Looking for writing tips? Listen to music

If you want to make your writing stronger, put down the dictionary. Instead, crank up the volume and listen to some of your favourite singers.

Good popular music is a great place to refine your writing skills. Good songs convey the maximum meaning with the minimum words. Verbs are strong and there’s no room for clutter. So if books on grammar don’t turn your crank, put on some music or listen to poetry.

Take a look at these four lines from Texas singer-songwriter Joe Ely (from his song All That You Need, about the loss of family farms to corporate agriculture).

Sow the seed in the ground below
Fall to your knees and pray real slow
That rain will come and kiss the seed
And bless you with all that you need

Those four lines are a great reminder about the strength that comes from simplicity. Of the 31 words in that chorus, 30 are just one syllable. The odd-word-out is ‘below’, clocking in at two syllables.

Sometimes, when we seek to impress, we reach for the bigger words, the longer, grander words. We drag out some of the polysyllabic monsters that we rarely use in conversation with friends.

Popular music, or poetry, reminds us that if you want to deliver a powerful message you can always say more – and say it more powerfully – by saying less.

Once you’ve simplified the language, take a look at the verbs you are using. Hire the active ones.
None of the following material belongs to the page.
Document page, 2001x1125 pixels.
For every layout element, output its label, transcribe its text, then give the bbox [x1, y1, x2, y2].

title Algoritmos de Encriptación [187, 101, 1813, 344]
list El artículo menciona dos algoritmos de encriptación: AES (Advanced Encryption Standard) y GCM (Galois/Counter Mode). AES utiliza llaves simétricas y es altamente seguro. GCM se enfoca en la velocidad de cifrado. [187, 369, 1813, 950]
Fire most of the passive ones.

‘Joe wrote the song’ is active.

‘The song was written by Joe’ is passive.

Any time you see a verb construction using ‘was’ you need to consider a re-write.

Verbs are your writing muscle. Strong active verbs push the writing along. Weak passive constructions slow you down like a tired four year-old in a supermarket.

Don’t settle for the first verb that pops into your mind. Take a few minutes to find the verb that energizes your writing.

“The difference between the right word and the almost right word is the difference between lightning and a lightning bug.” Mark Twain

‘Joe walked into the room’ is active – but can we raise the stakes a little? How did Joe walk in? Did he:

Burst
Breeze
Creep
Crawl
Dart
Dash
Limp
Lumber
March
Storm
Saunter
Sway
Stagger
Stroll
Swagger
Sashay

Beefing up a verb can be much more effective than reaching for an adverb.

One other element is essential to good writing: heart. Honest feelings lead to honest writing. Let your writing be elevated by your commitment to the subject matter. 

Which brings us back to Joe Ely. In the last verse he writes:

The ways of the cities makes no sense
Strapped to dependency
I’d rather be sweating ‘neath a clear blue sky
Plantin’ cotton with my family

To me, those four lines are a great summary of these writing tips: 

  1. Simplicity: Mostly short, simple words of one or two syllables. 
  2. Interesting, strong verbs: Look at the emotion, the horror, the despair that he conjures up when he complains about cities ‘strapped’ to dependency. That one word says such a lot.
  3. Written from the heart: Ely’s song is based on the loss of his uncle’s farm and the consequences for those who had worked there.